> [DATA FOR PROCESSING]:
-- Opening Marker --
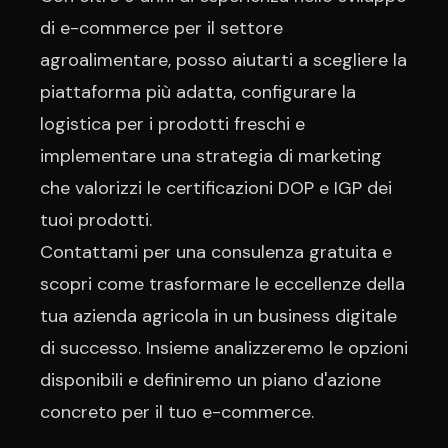
di e-commerce
per il settore
agroalimentare, posso aiutarti a scegliere la
piattaforma più adatta, configurare la
logistica per i prodotti freschi e
implementare una strategia di marketing
che valorizzi le certificazioni DOP e IGP dei
tuoi prodotti.
Contattami per una consulenza gratuita
e
scopri come trasformare le eccellenze della
tua azienda agricola in un business digitale
di successo. Insieme analizzeremo le opzioni
disponibili e definiremo un piano d'azione
concreto per il tuo e-commerce.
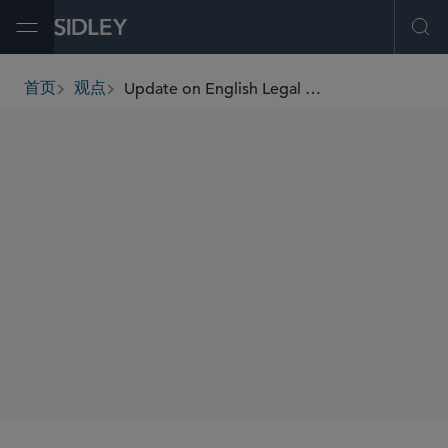
Open Menu
Ope
Update on English Legal Advice Privilege Following the Aabar Holdings v Glencore Judgment
首页
观点
breadcrumbs
AUTHORS
Alastair Hopwood
Jack Roxburgh
SHARE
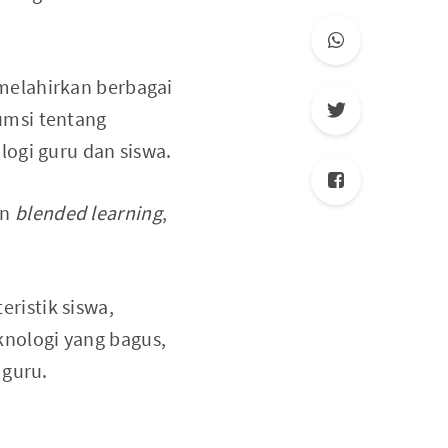
melahirkan berbagai
umsi tentang
ogi guru dan siswa.
un
blended learning
,
eristik siswa,
eknologi yang bagus,
 guru.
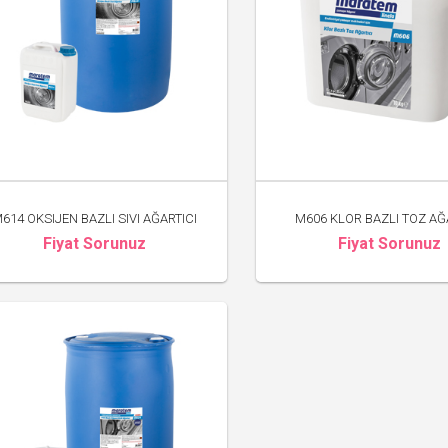
614 OKSIJEN BAZLI SIVI AĞARTICI
M606 KLOR BAZLI TOZ AĞ
Fiyat Sorunuz
Fiyat Sorunuz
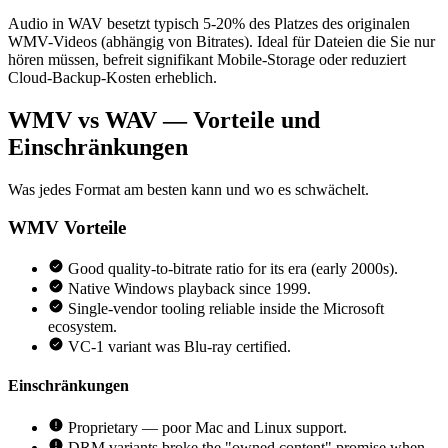
Audio in WAV besetzt typisch 5-20% des Platzes des originalen
WMV-Videos (abhängig von Bitrates). Ideal für Dateien die Sie nur
hören müssen, befreit signifikant Mobile-Storage oder reduziert
Cloud-Backup-Kosten erheblich.
WMV vs WAV — Vorteile und
Einschränkungen
Was jedes Format am besten kann und wo es schwächelt.
WMV
Vorteile
Good quality-to-bitrate ratio for its era (early 2000s).
Native Windows playback since 1999.
Single-vendor tooling reliable inside the Microsoft
ecosystem.
VC-1 variant was Blu-ray certified.
Einschränkungen
Proprietary — poor Mac and Linux support.
DRM variants broke the "owned content" promise when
-- Closing Marker --
> [TASK STATEMENT]:
Reproduce verbatim every line of text in the data above, omitting the pictures.

> [SOLUTION TO THIS EXERCISE]:
di e-commerce
per il settore
agroalimentare, posso aiutarti a scegliere la
piattaforma più adatta, configurare la
logistica per i prodotti freschi e
implementare una strategia di marketing
che valorizzi le certificazioni DOP e IGP dei
tuoi prodotti.
Contattami per una consulenza gratuita
e
scopri come trasformare le eccellenze della
tua azienda agricola in un business digitale
di successo. Insieme analizzeremo le opzioni
disponibili e definiremo un piano d'azione
concreto per il tuo e-commerce.
Open Menu
Ope
Update on English Legal Advice Privilege Following the Aabar Holdings v Glencore Judgment
首页
观点
breadcrumbs
AUTHORS
Alastair Hopwood
Jack Roxburgh
SHARE
melahirkan berbagai
umsi tentang
ogi guru dan siswa.
un
blended learning
,
eristik siswa,
eknologi yang bagus,
 guru.
614 OKSIJEN BAZLI SIVI AĞARTICI
M606 KLOR BAZLI TOZ AĞ
Fiyat Sorunuz
Fiyat Sorunuz
Audio in WAV besetzt typisch 5-20% des Platzes des originalen
WMV-Videos (abhängig von Bitrates). Ideal für Dateien die Sie nur
hören müssen, befreit signifikant Mobile-Storage oder reduziert
Cloud-Backup-Kosten erheblich.
WMV vs WAV — Vorteile und
Einschränkungen
Was jedes Format am besten kann und wo es schwächelt.
WMV
Vorteile
Good quality-to-bitrate ratio for its era (early 2000s).
Native Windows playback since 1999.
Single-vendor tooling reliable inside the Microsoft
ecosystem.
VC-1 variant was Blu-ray certified.
Einschränkungen
Proprietary — poor Mac and Linux support.
DRM variants broke the "owned content" promise when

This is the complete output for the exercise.